あのオアシスは、人工らしい。人が作ったオアシスに動物が群がっているさまを、人が作ったカメラとインターネットとYouTubeとスマホを通してわたしたちは観ている。自然からのセラピーというのはどこか「人工的なものから離れること」に価値がおかれていると思うのだが、その自然を作っているのすら人間という、今の時代を象徴するようなライブ配信だと思う。『ナミビアの砂漠』主人公のカナの生活のどこかしらに、この配信を観ている瞬間はある。
カナは、おそらく狂った。自分にとって許せないこと。つまり受け入れがたいこと、価値観に耐えられなくなった、とみられる。だが、それに名前をつけることができない。直面したことが原因で自分が壊れてしまいかねないものなのに、その正体がつかめないという終盤の展開にひどく共感してしまった。わたしも「絶対にこれに自分自身が関わっているわけにはいかない、ダメだ」と強く感じてある仕事から社会規範を超える速度で離れた経験があるけれど、じゃあなんでそう思ったのか、と問われるといまだに答えに詰まる。答えらしい答えが口をついて出はすれど、そのどれも確信に至っていることではない。そのくせはたからみると一大決心みたいに見えるものだから、もっともらしいことが言えなくてごめんねと思う。いっそ誰かに名状してもらえれば楽になるのになかなか名前をつけてもらえない。カナもまたはっきりした病名を欲しがっていた。けれど心は目に見えない。おそらくこう、という不確実性がメンタルヘルスの厄介なところで、診断書発行の有無が患者に委ねられる場合もあるけれどそれは一つも安心材料ではない。
はたして、カナは癒やしとしてあのライブ配信を観ていたのだろうか。何もないところに動物が集まってくる姿に癒やされたというのは優等生的な回答で、ひょっとすると若干低俗な「キリンやチーターをSSRランクとして、珍しい動物が来るのをガチャ的に待つ」みたいなことをしていた可能性だってある。ともかく、カナはこの映画の中で「ナミビアの砂漠」については一ミリも言及しない。けれどもオンライン診療の医師のZoom背景や箱庭療法の砂のように、砂漠のモチーフは彼女について回る。

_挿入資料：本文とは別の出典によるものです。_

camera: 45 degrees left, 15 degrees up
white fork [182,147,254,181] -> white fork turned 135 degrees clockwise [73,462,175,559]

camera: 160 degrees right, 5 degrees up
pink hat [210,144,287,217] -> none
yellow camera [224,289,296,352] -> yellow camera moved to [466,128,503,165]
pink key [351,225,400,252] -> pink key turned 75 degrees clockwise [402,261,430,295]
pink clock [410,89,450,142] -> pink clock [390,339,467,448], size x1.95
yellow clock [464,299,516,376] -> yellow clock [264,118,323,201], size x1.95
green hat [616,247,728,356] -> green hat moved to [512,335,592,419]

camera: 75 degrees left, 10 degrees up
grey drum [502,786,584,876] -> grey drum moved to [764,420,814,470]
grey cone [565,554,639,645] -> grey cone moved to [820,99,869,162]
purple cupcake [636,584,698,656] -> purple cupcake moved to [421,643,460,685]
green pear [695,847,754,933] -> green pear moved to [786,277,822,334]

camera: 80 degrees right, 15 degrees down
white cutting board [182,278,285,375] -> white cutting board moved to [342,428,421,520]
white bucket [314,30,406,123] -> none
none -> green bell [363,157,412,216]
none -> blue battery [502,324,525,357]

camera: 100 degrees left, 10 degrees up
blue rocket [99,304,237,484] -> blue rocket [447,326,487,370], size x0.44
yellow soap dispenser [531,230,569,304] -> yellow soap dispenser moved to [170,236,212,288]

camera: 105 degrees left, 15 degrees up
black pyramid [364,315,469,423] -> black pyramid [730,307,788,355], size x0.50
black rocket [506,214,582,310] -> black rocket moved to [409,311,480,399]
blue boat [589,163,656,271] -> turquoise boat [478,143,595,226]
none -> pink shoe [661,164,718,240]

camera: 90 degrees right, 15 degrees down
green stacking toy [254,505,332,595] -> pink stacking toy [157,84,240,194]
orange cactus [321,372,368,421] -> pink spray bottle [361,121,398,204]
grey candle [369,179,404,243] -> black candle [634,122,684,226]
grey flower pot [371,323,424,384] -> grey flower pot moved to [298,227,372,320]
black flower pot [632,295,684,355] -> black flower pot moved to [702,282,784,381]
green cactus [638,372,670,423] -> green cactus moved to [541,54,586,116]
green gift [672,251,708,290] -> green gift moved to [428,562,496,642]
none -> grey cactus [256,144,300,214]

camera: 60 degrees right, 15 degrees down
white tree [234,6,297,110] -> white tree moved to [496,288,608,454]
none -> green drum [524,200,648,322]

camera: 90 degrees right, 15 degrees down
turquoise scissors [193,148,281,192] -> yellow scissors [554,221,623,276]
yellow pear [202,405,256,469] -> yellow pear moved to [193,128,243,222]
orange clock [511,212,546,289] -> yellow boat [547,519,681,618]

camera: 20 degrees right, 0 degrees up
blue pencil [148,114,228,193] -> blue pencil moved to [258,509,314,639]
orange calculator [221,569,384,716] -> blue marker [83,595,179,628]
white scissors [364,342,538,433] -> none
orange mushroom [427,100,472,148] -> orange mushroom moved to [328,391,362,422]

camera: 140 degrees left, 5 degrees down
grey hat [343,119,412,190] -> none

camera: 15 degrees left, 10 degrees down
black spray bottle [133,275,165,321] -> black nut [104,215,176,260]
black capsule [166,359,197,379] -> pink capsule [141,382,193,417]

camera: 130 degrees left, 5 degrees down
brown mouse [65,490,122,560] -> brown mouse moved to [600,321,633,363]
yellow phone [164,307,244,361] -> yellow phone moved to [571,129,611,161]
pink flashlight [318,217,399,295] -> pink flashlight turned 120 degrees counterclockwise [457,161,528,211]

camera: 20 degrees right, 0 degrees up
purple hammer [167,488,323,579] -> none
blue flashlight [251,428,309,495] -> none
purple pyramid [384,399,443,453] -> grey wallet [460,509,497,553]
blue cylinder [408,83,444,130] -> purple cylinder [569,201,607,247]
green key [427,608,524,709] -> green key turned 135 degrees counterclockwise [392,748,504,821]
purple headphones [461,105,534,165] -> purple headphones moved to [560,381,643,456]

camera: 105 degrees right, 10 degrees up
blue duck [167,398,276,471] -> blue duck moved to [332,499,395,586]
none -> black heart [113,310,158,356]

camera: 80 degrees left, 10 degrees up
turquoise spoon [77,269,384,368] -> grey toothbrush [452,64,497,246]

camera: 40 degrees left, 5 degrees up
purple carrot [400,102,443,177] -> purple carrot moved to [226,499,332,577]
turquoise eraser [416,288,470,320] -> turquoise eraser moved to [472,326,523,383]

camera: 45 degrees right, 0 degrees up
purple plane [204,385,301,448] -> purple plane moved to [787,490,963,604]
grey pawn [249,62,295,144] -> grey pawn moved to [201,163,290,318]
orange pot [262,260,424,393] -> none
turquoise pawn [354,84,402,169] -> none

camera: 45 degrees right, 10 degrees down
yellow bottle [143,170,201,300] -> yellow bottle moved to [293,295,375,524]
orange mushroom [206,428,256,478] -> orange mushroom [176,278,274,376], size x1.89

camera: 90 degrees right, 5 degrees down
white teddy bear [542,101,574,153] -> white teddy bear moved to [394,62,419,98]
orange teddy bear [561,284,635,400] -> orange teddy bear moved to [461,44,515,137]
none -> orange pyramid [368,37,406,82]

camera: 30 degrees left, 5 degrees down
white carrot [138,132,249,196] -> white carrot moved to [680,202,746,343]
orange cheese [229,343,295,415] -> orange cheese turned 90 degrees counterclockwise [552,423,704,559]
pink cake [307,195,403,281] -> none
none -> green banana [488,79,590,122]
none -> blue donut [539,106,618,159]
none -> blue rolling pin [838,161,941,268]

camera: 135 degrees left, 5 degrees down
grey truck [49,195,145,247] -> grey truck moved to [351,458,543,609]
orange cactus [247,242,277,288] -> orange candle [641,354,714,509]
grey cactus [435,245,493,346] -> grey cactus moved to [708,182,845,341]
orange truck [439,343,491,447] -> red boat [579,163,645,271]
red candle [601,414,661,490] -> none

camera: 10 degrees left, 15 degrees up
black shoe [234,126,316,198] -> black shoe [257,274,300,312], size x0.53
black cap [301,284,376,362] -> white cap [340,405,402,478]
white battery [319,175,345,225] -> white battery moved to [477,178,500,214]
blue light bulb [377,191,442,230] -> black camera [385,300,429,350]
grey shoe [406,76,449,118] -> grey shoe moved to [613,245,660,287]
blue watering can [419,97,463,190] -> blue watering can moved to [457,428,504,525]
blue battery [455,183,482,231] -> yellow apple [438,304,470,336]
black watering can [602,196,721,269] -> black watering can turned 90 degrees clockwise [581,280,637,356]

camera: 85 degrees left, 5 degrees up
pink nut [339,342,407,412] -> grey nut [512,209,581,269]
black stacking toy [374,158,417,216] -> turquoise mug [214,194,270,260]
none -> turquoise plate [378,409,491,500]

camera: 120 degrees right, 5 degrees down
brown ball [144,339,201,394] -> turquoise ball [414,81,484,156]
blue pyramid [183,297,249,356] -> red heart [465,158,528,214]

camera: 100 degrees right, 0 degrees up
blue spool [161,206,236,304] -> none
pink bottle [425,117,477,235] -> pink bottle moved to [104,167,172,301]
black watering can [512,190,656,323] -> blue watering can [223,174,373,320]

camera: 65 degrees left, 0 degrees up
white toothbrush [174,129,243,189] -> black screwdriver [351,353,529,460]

人間は、のどが乾いたらオアシスに行って水を飲み、それである程度のことが解決するような動物ではない。解決するように見せかけて実際は先延ばしで、本質的には解決しないことばかりだ。いくら脱毛したって毛は生えてくる。カウンセリングに行っても答えらしき答えは返ってこず、ただ問いの回数が増えるだけ。和やかなぬいぐるみを介した会話が行われた数分後に振るわれる暴力。文明だけ高尚になって、とにかく何一つ解決しないという絶望をこれほどまでに映した映画があったか。生きていくことの難しさ、一様でなさという、至極真っ当な学び。
カナにとって中国語が光明になれば良いなと思った。わたしたちは未知に呪われるけれど、同時に救われる可能性もまたある。カナが何度も「ティンプトン(わからない、の意?)」と言っていたラストシーンに、「わからなさ」を飛び越えられる可能性を感じた、いや信じて勝手に重ねた。